Diakon Bertram Bolz, Deutschsprachige Kath. Gemeinde in Puerto de la Cruz
“Du weißt besser als ich, oh Herr, dass ich von Tag zu Tag älter werde und eines Tages alt sein werde.“ So beginnt ein Gebet, das Theresa von Avila zugeschrieben wird. Ordensfrau, Kirchenlehrerin, Heilige. Sie galt schon zu Lebzeiten als äußerst klug und weise. Im 16. Jahrhundert war sie deshalb als Beraterin in ganz Europa sehr gefragt.
“Bewahre mich vor der Einbildung, bei jeder Gelegenheit und zu jedem Thema etwas sagen zu müssen.“ wird Theresa weiter zitiert. Heute hat dieses Gebet die Überschrift: „Senioren-Gebet“.

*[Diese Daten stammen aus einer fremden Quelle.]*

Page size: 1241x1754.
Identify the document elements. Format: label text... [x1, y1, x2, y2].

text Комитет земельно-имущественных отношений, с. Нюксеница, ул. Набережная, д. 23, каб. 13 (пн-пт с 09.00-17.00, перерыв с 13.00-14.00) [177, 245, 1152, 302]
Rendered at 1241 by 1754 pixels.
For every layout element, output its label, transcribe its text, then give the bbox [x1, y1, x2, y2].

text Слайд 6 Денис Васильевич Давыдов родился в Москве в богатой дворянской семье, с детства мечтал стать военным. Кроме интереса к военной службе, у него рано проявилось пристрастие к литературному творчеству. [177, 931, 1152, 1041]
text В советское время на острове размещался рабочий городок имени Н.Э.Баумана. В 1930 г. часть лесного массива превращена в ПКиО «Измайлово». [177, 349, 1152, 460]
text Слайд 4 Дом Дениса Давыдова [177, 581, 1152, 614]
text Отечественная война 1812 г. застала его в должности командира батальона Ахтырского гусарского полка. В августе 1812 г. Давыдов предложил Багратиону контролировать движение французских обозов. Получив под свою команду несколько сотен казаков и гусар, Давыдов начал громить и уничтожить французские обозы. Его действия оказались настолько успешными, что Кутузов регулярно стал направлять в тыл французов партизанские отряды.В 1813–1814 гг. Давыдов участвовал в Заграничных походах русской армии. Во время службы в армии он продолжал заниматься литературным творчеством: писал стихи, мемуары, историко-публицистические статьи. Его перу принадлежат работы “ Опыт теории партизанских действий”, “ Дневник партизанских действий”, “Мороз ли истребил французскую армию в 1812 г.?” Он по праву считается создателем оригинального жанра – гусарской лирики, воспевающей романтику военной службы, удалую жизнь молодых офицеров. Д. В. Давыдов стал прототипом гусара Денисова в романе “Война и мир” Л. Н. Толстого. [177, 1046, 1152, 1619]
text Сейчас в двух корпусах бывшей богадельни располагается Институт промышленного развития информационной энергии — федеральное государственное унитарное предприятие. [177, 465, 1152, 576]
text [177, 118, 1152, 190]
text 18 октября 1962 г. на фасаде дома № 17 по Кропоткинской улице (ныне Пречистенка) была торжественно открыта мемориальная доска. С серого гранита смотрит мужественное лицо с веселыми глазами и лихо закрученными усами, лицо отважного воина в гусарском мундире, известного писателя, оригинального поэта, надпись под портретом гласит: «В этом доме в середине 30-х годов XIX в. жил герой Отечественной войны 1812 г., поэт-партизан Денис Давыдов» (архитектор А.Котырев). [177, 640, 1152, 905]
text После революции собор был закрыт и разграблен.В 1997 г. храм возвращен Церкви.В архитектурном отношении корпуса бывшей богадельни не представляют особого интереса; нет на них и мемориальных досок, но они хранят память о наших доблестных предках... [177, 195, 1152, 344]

“Erlöse mich von der großen Leidenschaft, die Angelegenheiten anderer ordnen zu wollen. Lehre mich, nachdenklich, aber nicht grüblerisch, hilfreich, aber nicht diktatorisch zu sein. Bei meiner ungeheuren Ansammlung von Weisheiten erscheint es mir ja schade, sie nicht weiterzugeben – aber Du verstehst, O Herr, dass ich mir ein paar Freunde erhalten möchte.“
Theresa ist sich bewusst, dass Besserwisser nicht immer gut ankommen. “Bewahre mich vor der Aufzählung endloser Einzelheiten und verleihe mir Schwingen, auf den Punkt zu kommen“, betet sie. Sich kurz fassen zu können fällt vor allem gebildeten Menschen, oder solchen, die sich für gebildet halten, tatsächlich oft sehr schwer. „Lehre mich Schweigen über meine Krankheiten und Beschwerden. Sie nehmen zu – und die Lust, sie zu beschreiben, wächst von Jahr zu Jahr. Ich wage nicht, die Gabe zu erflehen, mir Krankheitsschilderungen anderer mit Freude anzuhören, aber lehre mich, sie geduldig zu ertragen. … (Lehre mich die wunderbare Weisheit, dass ich mich irren kann.) Erhalte mich so liebenswert wie möglich. Ich möchte kein Heiliger sein, mit ihnen lebt es sich so schwer, aber ein alter Griesgram ist das Krönungswerk des Teufels.“
Das so genannte „Senioren-Gebet“ kommt mir wie ein Spiegel vor. Auch ich komme so langsam in das „knackige“ Alter, wo es hier knackt und dort knackt, hier ziept und dort. Und Theresa beobachtet ganz richtig, dass die Lust von Jahr zu Jahr wächst, Beschwerden zu beschreiben und über sie zu jammern. “Lehre mich, an anderen Menschen unerwartet Talente zu entdecken, und verleihe mir, o Herr, die schöne Gabe, sie auch zu erwähnen.“ So beendet Theresa von Avila ihr Gebet. Das wäre doch eine schöne Aufgabe an diesem ersten Tag einer neuen Woche: andere Menschen beobachten, ihre Talente und positiven Seiten sehen, und diese Beobachtung Ihnen und anderen gegenüber in den nächsten Tagen auch auszusprechen.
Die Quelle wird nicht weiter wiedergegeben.